— WORK TASK —
A verbatim copy of the data below is the required output.
[MATERIALS PROVIDED Boundary: Start]
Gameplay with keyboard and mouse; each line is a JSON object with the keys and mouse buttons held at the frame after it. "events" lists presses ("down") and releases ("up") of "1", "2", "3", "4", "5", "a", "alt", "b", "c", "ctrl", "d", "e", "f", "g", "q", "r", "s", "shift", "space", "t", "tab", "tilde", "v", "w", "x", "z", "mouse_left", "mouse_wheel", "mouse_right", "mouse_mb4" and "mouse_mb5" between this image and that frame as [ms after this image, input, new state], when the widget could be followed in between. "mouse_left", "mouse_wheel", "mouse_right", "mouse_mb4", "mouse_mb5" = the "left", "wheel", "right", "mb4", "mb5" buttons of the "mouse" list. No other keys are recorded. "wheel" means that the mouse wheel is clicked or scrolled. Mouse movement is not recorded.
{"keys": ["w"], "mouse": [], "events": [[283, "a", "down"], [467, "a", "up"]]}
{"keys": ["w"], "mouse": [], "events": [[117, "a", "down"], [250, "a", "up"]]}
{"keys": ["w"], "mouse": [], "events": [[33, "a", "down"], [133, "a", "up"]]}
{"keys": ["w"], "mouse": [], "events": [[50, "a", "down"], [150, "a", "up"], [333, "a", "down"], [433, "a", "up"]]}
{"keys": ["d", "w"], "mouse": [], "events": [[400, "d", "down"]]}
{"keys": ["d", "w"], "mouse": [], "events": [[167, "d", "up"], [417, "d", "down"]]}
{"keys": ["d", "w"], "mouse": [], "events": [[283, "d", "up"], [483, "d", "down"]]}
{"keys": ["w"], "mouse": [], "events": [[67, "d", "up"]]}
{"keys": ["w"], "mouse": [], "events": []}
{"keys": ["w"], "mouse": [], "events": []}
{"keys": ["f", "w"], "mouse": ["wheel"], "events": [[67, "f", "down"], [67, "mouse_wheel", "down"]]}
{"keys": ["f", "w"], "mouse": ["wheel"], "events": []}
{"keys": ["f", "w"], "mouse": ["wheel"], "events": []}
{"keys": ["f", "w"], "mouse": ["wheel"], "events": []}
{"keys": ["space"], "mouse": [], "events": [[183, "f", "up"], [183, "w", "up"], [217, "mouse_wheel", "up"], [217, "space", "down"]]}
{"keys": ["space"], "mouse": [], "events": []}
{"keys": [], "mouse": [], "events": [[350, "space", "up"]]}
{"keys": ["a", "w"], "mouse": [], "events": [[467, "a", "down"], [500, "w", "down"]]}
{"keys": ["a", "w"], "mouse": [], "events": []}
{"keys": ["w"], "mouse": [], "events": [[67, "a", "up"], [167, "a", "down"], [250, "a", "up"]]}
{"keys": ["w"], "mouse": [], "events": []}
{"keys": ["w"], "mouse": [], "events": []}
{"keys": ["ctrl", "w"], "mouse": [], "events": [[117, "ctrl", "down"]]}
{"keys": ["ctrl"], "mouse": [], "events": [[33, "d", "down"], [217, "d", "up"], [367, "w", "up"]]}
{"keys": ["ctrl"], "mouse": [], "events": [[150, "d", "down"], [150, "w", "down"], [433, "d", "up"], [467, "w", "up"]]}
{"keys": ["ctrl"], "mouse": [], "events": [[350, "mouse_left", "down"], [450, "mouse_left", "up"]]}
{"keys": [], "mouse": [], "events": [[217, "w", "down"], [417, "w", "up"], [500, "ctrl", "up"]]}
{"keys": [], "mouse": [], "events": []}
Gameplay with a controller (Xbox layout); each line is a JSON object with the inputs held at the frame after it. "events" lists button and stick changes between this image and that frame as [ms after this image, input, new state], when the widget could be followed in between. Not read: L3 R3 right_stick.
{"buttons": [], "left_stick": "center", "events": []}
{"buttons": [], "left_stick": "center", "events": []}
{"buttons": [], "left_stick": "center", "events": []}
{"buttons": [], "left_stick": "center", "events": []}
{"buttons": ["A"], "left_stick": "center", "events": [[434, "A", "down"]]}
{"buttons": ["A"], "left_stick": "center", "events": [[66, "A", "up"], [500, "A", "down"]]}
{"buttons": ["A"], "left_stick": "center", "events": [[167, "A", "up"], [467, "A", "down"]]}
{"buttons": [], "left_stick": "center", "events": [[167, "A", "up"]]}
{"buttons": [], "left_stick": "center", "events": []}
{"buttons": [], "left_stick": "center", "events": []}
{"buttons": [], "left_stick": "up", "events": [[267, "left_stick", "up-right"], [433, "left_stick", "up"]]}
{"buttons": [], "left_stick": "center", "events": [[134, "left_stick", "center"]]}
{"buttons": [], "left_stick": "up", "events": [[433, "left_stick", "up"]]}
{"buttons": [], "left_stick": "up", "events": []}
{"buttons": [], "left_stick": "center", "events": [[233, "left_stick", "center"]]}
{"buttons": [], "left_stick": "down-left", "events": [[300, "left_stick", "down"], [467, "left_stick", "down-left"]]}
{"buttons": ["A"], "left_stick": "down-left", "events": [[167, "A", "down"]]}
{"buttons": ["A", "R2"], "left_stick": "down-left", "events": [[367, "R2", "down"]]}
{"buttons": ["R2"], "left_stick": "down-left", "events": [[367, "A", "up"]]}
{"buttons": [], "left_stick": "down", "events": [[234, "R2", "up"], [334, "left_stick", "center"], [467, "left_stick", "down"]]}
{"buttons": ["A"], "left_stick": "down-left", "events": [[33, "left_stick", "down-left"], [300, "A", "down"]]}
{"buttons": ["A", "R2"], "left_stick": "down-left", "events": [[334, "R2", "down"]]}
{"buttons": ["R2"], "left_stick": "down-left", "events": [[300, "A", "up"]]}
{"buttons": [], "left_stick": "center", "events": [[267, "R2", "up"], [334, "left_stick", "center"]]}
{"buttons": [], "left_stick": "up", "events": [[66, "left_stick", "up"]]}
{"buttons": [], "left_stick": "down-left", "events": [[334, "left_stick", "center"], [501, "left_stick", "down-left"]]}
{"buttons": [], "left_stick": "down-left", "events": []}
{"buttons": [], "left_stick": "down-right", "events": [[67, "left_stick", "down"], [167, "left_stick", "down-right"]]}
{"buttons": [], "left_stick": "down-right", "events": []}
[MATERIALS PROVIDED Boundary: End]
— OUTPUT FOR THIS TASK —
Gameplay with keyboard and mouse; each line is a JSON object with the keys and mouse buttons held at the frame after it. "events" lists presses ("down") and releases ("up") of "1", "2", "3", "4", "5", "a", "alt", "b", "c", "ctrl", "d", "e", "f", "g", "q", "r", "s", "shift", "space", "t", "tab", "tilde", "v", "w", "x", "z", "mouse_left", "mouse_wheel", "mouse_right", "mouse_mb4" and "mouse_mb5" between this image and that frame as [ms after this image, input, new state], when the widget could be followed in between. "mouse_left", "mouse_wheel", "mouse_right", "mouse_mb4", "mouse_mb5" = the "left", "wheel", "right", "mb4", "mb5" buttons of the "mouse" list. No other keys are recorded. "wheel" means that the mouse wheel is clicked or scrolled. Mouse movement is not recorded.
{"keys": ["w"], "mouse": [], "events": [[283, "a", "down"], [467, "a", "up"]]}
{"keys": ["w"], "mouse": [], "events": [[117, "a", "down"], [250, "a", "up"]]}
{"keys": ["w"], "mouse": [], "events": [[33, "a", "down"], [133, "a", "up"]]}
{"keys": ["w"], "mouse": [], "events": [[50, "a", "down"], [150, "a", "up"], [333, "a", "down"], [433, "a", "up"]]}
{"keys": ["d", "w"], "mouse": [], "events": [[400, "d", "down"]]}
{"keys": ["d", "w"], "mouse": [], "events": [[167, "d", "up"], [417, "d", "down"]]}
{"keys": ["d", "w"], "mouse": [], "events": [[283, "d", "up"], [483, "d", "down"]]}
{"keys": ["w"], "mouse": [], "events": [[67, "d", "up"]]}
{"keys": ["w"], "mouse": [], "events": []}
{"keys": ["w"], "mouse": [], "events": []}
{"keys": ["f", "w"], "mouse": ["wheel"], "events": [[67, "f", "down"], [67, "mouse_wheel", "down"]]}
{"keys": ["f", "w"], "mouse": ["wheel"], "events": []}
{"keys": ["f", "w"], "mouse": ["wheel"], "events": []}
{"keys": ["f", "w"], "mouse": ["wheel"], "events": []}
{"keys": ["space"], "mouse": [], "events": [[183, "f", "up"], [183, "w", "up"], [217, "mouse_wheel", "up"], [217, "space", "down"]]}
{"keys": ["space"], "mouse": [], "events": []}
{"keys": [], "mouse": [], "events": [[350, "space", "up"]]}
{"keys": ["a", "w"], "mouse": [], "events": [[467, "a", "down"], [500, "w", "down"]]}
{"keys": ["a", "w"], "mouse": [], "events": []}
{"keys": ["w"], "mouse": [], "events": [[67, "a", "up"], [167, "a", "down"], [250, "a", "up"]]}
{"keys": ["w"], "mouse": [], "events": []}
{"keys": ["w"], "mouse": [], "events": []}
{"keys": ["ctrl", "w"], "mouse": [], "events": [[117, "ctrl", "down"]]}
{"keys": ["ctrl"], "mouse": [], "events": [[33, "d", "down"], [217, "d", "up"], [367, "w", "up"]]}
{"keys": ["ctrl"], "mouse": [], "events": [[150, "d", "down"], [150, "w", "down"], [433, "d", "up"], [467, "w", "up"]]}
{"keys": ["ctrl"], "mouse": [], "events": [[350, "mouse_left", "down"], [450, "mouse_left", "up"]]}
{"keys": [], "mouse": [], "events": [[217, "w", "down"], [417, "w", "up"], [500, "ctrl", "up"]]}
{"keys": [], "mouse": [], "events": []}
Gameplay with a controller (Xbox layout); each line is a JSON object with the inputs held at the frame after it. "events" lists button and stick changes between this image and that frame as [ms after this image, input, new state], when the widget could be followed in between. Not read: L3 R3 right_stick.
{"buttons": [], "left_stick": "center", "events": []}
{"buttons": [], "left_stick": "center", "events": []}
{"buttons": [], "left_stick": "center", "events": []}
{"buttons": [], "left_stick": "center", "events": []}
{"buttons": ["A"], "left_stick": "center", "events": [[434, "A", "down"]]}
{"buttons": ["A"], "left_stick": "center", "events": [[66, "A", "up"], [500, "A", "down"]]}
{"buttons": ["A"], "left_stick": "center", "events": [[167, "A", "up"], [467, "A", "down"]]}
{"buttons": [], "left_stick": "center", "events": [[167, "A", "up"]]}
{"buttons": [], "left_stick": "center", "events": []}
{"buttons": [], "left_stick": "center", "events": []}
{"buttons": [], "left_stick": "up", "events": [[267, "left_stick", "up-right"], [433, "left_stick", "up"]]}
{"buttons": [], "left_stick": "center", "events": [[134, "left_stick", "center"]]}
{"buttons": [], "left_stick": "up", "events": [[433, "left_stick", "up"]]}
{"buttons": [], "left_stick": "up", "events": []}
{"buttons": [], "left_stick": "center", "events": [[233, "left_stick", "center"]]}
{"buttons": [], "left_stick": "down-left", "events": [[300, "left_stick", "down"], [467, "left_stick", "down-left"]]}
{"buttons": ["A"], "left_stick": "down-left", "events": [[167, "A", "down"]]}
{"buttons": ["A", "R2"], "left_stick": "down-left", "events": [[367, "R2", "down"]]}
{"buttons": ["R2"], "left_stick": "down-left", "events": [[367, "A", "up"]]}
{"buttons": [], "left_stick": "down", "events": [[234, "R2", "up"], [334, "left_stick", "center"], [467, "left_stick", "down"]]}
{"buttons": ["A"], "left_stick": "down-left", "events": [[33, "left_stick", "down-left"], [300, "A", "down"]]}
{"buttons": ["A", "R2"], "left_stick": "down-left", "events": [[334, "R2", "down"]]}
{"buttons": ["R2"], "left_stick": "down-left", "events": [[300, "A", "up"]]}
{"buttons": [], "left_stick": "center", "events": [[267, "R2", "up"], [334, "left_stick", "center"]]}
{"buttons": [], "left_stick": "up", "events": [[66, "left_stick", "up"]]}
{"buttons": [], "left_stick": "down-left", "events": [[334, "left_stick", "center"], [501, "left_stick", "down-left"]]}
{"buttons": [], "left_stick": "down-left", "events": []}
{"buttons": [], "left_stick": "down-right", "events": [[67, "left_stick", "down"], [167, "left_stick", "down-right"]]}
{"buttons": [], "left_stick": "down-right", "events": []}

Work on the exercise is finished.